# Problem:
Lines with the word "rappel" in them must be copied from the records below.

# Records provided:

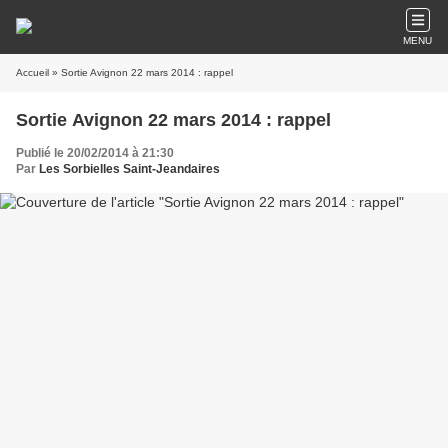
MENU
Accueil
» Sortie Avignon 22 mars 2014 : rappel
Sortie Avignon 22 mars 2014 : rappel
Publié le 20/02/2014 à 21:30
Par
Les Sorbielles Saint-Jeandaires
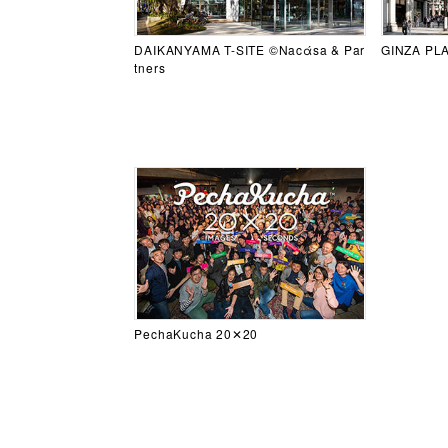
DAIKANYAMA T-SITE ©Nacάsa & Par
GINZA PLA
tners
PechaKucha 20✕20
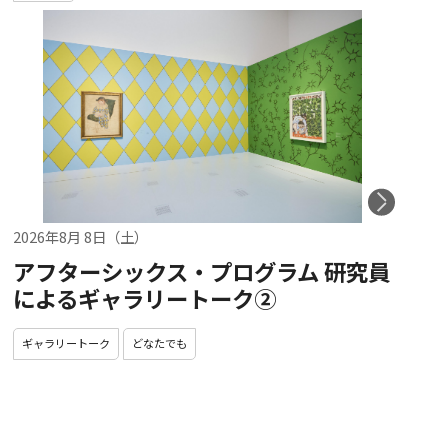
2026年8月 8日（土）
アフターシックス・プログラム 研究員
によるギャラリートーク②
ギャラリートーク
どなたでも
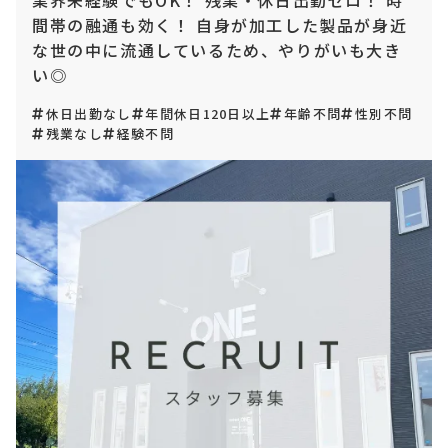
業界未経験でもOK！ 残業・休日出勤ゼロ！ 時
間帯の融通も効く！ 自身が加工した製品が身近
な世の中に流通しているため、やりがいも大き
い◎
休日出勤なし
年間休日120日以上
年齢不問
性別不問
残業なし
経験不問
* * *
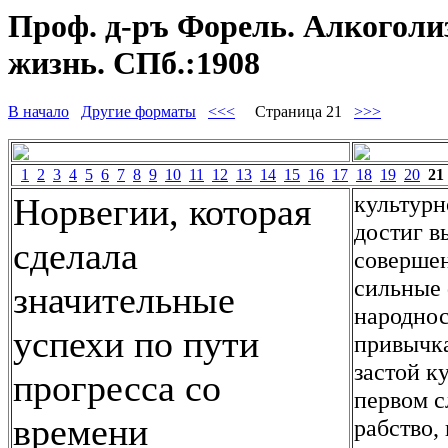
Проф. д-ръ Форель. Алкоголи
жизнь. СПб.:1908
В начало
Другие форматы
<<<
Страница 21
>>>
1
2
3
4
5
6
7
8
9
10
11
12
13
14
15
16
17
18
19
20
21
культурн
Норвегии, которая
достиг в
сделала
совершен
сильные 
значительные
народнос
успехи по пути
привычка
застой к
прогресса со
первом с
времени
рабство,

# Solution for this exercise:
» Sortie Avignon 22 mars 2014 : rappel
Sortie Avignon 22 mars 2014 : rappel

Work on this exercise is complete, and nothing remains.